NEW YORK (GenomeWeb News) – Becton Dickinson said today that it and Hologic's Gen-Probe business have settled a patent dispute, and the company has been granted a license from Gen-Probe to make, use, and sell certain products that BD had been accused of infringing.
BD will make payments to Gen-Probe as part of the settlement, including upfront fees and ongoing royalties. BD did not specify the amounts of the payments but said they are not material to the firm.

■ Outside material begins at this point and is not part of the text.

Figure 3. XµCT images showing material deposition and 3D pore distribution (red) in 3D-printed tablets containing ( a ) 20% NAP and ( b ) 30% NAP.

It did not provide details about the patents that were in dispute, but in 2009 Gen-Probe sued BD alleging it infringed several patents related to the Tigris molecular diagnostics blood-screening platform. In October the US District Court for the Southern District of California found that BD's ProbeTec Qx CT/GC assays for chlamydia and gonorrhea on the BD Viper system with XTR technology and its GBS assays on the BD Max system infringe three Gen-Probe patents covering automated nucleic acid testing.

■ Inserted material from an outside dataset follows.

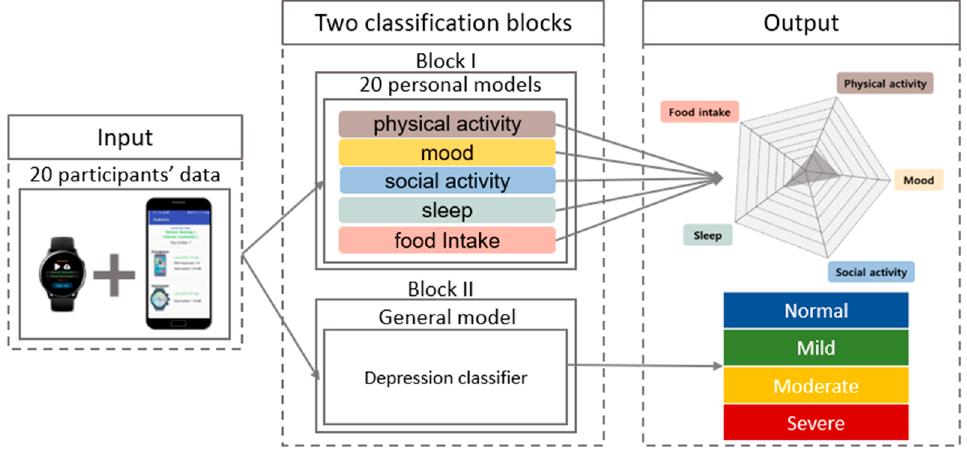
Figure 6. Flow diagram of depression group classification approach.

Hologic, which acquired Gen-Probe for $3.8 billion in August, also said in October that the court granted summary judgment that BD's specimen collection products used in conjunction with the ProbeTec Qx CT/GC assay infringe another Gen-Probe patent covering penetrable caps.
Left unresolved by the court at the time was whether BD was liable for inducing its customers to infringe Gen-Probe's patents; whether the infringement was willful; monetary damages owed to Gen-Probe; and challenges by BD to Gen-Probe's standing to sue and the validity of the patents.
BD noted that it and Gen-Probe have asked the court to now dismiss the case.